**Challenge:**
Copy the data precisely, keeping every character.

**The data:**
* start *

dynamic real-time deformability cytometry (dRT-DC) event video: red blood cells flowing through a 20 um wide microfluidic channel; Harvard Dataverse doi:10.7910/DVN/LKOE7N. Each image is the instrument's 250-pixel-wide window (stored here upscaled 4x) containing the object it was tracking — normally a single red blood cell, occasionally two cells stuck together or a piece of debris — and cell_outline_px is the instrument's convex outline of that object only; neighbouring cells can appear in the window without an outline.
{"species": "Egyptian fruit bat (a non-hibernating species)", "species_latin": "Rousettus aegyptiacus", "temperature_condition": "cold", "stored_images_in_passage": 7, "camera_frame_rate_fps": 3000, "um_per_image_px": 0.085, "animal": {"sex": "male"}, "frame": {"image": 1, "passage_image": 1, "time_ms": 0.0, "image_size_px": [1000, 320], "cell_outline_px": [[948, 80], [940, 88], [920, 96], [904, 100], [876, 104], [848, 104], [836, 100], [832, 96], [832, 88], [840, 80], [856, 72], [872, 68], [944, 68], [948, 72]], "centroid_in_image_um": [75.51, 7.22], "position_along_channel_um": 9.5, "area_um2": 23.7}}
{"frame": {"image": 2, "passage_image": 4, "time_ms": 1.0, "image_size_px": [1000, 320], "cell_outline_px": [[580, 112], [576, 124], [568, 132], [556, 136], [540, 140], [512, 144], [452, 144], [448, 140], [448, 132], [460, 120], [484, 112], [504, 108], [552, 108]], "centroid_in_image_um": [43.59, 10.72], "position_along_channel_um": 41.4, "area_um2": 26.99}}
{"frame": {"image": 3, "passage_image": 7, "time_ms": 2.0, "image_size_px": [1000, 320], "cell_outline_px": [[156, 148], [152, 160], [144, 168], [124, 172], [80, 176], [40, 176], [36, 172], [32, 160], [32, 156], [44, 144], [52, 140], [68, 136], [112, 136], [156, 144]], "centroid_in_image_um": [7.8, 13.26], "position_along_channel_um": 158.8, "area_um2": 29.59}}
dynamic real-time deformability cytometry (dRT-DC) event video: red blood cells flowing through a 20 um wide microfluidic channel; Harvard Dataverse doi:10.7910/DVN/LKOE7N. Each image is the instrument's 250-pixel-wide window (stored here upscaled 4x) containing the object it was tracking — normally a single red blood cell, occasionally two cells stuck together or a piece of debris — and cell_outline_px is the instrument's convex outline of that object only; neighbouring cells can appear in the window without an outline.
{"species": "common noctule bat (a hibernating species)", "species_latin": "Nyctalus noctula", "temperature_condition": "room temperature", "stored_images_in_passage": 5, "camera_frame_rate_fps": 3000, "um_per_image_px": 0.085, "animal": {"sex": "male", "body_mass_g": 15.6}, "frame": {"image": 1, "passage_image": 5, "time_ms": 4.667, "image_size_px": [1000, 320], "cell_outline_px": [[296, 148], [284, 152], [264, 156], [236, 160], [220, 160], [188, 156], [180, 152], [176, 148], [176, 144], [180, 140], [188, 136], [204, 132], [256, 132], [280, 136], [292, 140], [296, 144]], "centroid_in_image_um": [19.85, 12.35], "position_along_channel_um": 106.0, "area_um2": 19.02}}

* end *

**The completed task:**
dynamic real-time deformability cytometry (dRT-DC) event video: red blood cells flowing through a 20 um wide microfluidic channel; Harvard Dataverse doi:10.7910/DVN/LKOE7N. Each image is the instrument's 250-pixel-wide window (stored here upscaled 4x) containing the object it was tracking — normally a single red blood cell, occasionally two cells stuck together or a piece of debris — and cell_outline_px is the instrument's convex outline of that object only; neighbouring cells can appear in the window without an outline.
{"species": "Egyptian fruit bat (a non-hibernating species)", "species_latin": "Rousettus aegyptiacus", "temperature_condition": "cold", "stored_images_in_passage": 7, "camera_frame_rate_fps": 3000, "um_per_image_px": 0.085, "animal": {"sex": "male"}, "frame": {"image": 1, "passage_image": 1, "time_ms": 0.0, "image_size_px": [1000, 320], "cell_outline_px": [[948, 80], [940, 88], [920, 96], [904, 100], [876, 104], [848, 104], [836, 100], [832, 96], [832, 88], [840, 80], [856, 72], [872, 68], [944, 68], [948, 72]], "centroid_in_image_um": [75.51, 7.22], "position_along_channel_um": 9.5, "area_um2": 23.7}}
{"frame": {"image": 2, "passage_image": 4, "time_ms": 1.0, "image_size_px": [1000, 320], "cell_outline_px": [[580, 112], [576, 124], [568, 132], [556, 136], [540, 140], [512, 144], [452, 144], [448, 140], [448, 132], [460, 120], [484, 112], [504, 108], [552, 108]], "centroid_in_image_um": [43.59, 10.72], "position_along_channel_um": 41.4, "area_um2": 26.99}}
{"frame": {"image": 3, "passage_image": 7, "time_ms": 2.0, "image_size_px": [1000, 320], "cell_outline_px": [[156, 148], [152, 160], [144, 168], [124, 172], [80, 176], [40, 176], [36, 172], [32, 160], [32, 156], [44, 144], [52, 140], [68, 136], [112, 136], [156, 144]], "centroid_in_image_um": [7.8, 13.26], "position_along_channel_um": 158.8, "area_um2": 29.59}}
dynamic real-time deformability cytometry (dRT-DC) event video: red blood cells flowing through a 20 um wide microfluidic channel; Harvard Dataverse doi:10.7910/DVN/LKOE7N. Each image is the instrument's 250-pixel-wide window (stored here upscaled 4x) containing the object it was tracking — normally a single red blood cell, occasionally two cells stuck together or a piece of debris — and cell_outline_px is the instrument's convex outline of that object only; neighbouring cells can appear in the window without an outline.
{"species": "common noctule bat (a hibernating species)", "species_latin": "Nyctalus noctula", "temperature_condition": "room temperature", "stored_images_in_passage": 5, "camera_frame_rate_fps": 3000, "um_per_image_px": 0.085, "animal": {"sex": "male", "body_mass_g": 15.6}, "frame": {"image": 1, "passage_image": 5, "time_ms": 4.667, "image_size_px": [1000, 320], "cell_outline_px": [[296, 148], [284, 152], [264, 156], [236, 160], [220, 160], [188, 156], [180, 152], [176, 148], [176, 144], [180, 140], [188, 136], [204, 132], [256, 132], [280, 136], [292, 140], [296, 144]], "centroid_in_image_um": [19.85, 12.35], "position_along_channel_um": 106.0, "area_um2": 19.02}}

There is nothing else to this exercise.